Answer these questions from the passage on career assets:
(a) To which four kinds of assets does the passage say this approach can be applied?
(b) What financial asset did the McKinsey colleague acquire early in life?
(c) What kind of job did the person described in the last paragraph take?

Passage for review -
#####

These efforts at acquiring assets have a powerful long-term cumulative effect. If you plot out your career trajectory, if you can get a 10% slope advantage over your peers, over a year or two it doesn't make that much difference. But over decades, that can make a big difference -- especially if you keep trying to increase the magnitude of that advantage.

You can apply this approach to signals, skills, relationships or financial assets.

A strong signal on your resume early in your career makes it easier to get the next signal, and the next one.

Developing even 2 or 3 strong relationships with others in your industry, and keeping in touch over years and decades, makes it easier to build relationships with even more people, and more influential people.

Acquiring a financial asset early in life (like my McKinsey colleague's Condo) allows that advantage to accumulate as well (I'm sure he went on to his 2nd and 3rd investment, well before I ever got to my first).

So the bottom line is that income is not the only factor to consider in a career decision. In fact, I would argue that once the income is enough to not starve to death, acquiring ASSETS should be the top priority.

On the flip side, I have watched people I know continually turn down opportunities to acquire the assets I describe… and they are now paying a penalty for doing so.

One person I have in mind took a higher paying job, but one that did not allow him to stay current in his field. Given the opportunity to network and meet others in his field or to play, he took every chance to play and relax.

#####

Body or hand keypoint data:
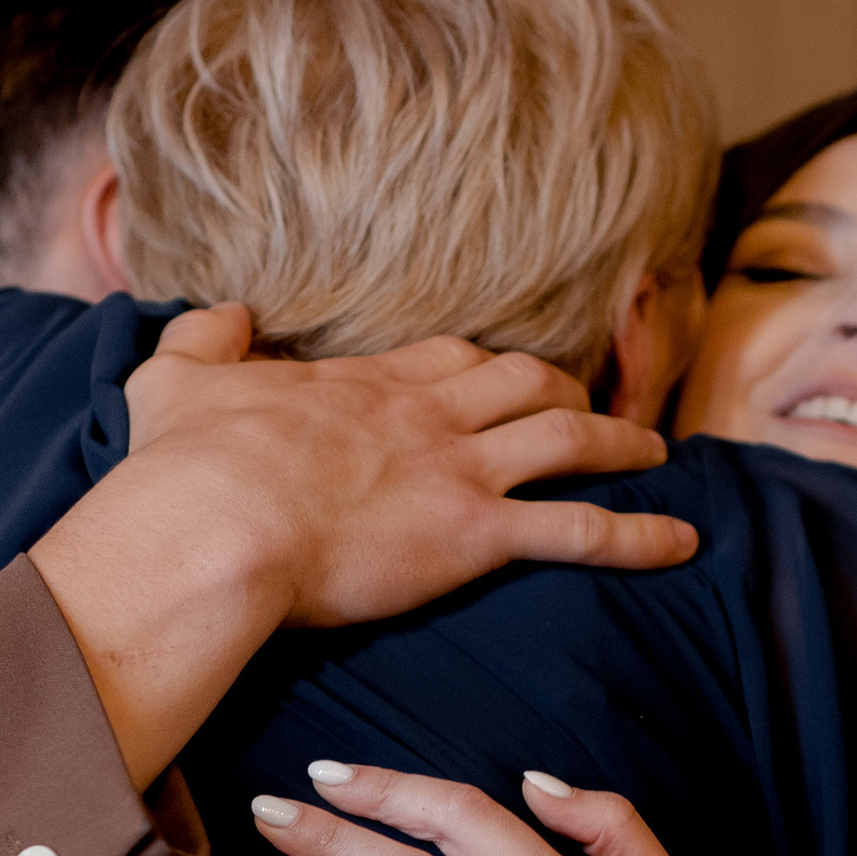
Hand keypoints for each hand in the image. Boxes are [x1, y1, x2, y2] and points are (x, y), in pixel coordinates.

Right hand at [116, 306, 697, 624]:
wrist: (212, 524)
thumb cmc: (186, 467)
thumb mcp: (175, 379)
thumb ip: (203, 338)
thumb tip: (222, 312)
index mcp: (363, 384)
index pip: (447, 358)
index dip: (485, 365)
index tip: (503, 374)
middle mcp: (425, 415)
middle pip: (520, 384)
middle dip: (562, 392)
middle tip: (589, 408)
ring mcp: (457, 470)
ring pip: (566, 441)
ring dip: (618, 442)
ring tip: (655, 453)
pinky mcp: (474, 534)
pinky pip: (578, 531)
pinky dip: (637, 534)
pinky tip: (681, 543)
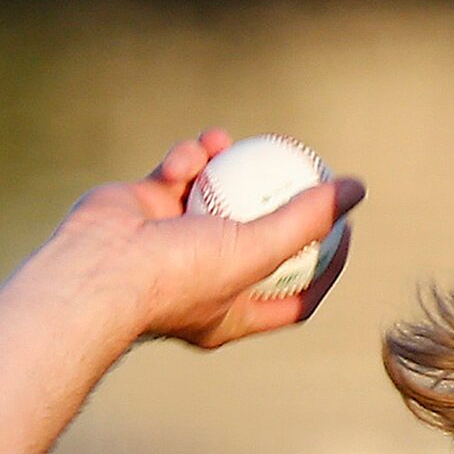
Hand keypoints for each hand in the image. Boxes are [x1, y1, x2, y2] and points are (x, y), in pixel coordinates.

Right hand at [47, 130, 363, 348]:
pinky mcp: (142, 210)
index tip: (347, 233)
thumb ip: (307, 220)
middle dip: (273, 204)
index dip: (325, 266)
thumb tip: (356, 190)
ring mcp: (170, 244)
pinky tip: (193, 152)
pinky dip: (185, 161)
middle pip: (254, 239)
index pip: (294, 295)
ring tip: (229, 142)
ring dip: (224, 166)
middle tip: (299, 172)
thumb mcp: (258, 250)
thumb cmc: (179, 276)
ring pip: (213, 196)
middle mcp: (202, 281)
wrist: (98, 269)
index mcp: (232, 311)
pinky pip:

#####

Written response -
(a) Signals, skills, relationships and financial assets.
(b) A condo.
(c) A higher-paying job that did not allow him to stay current in his field.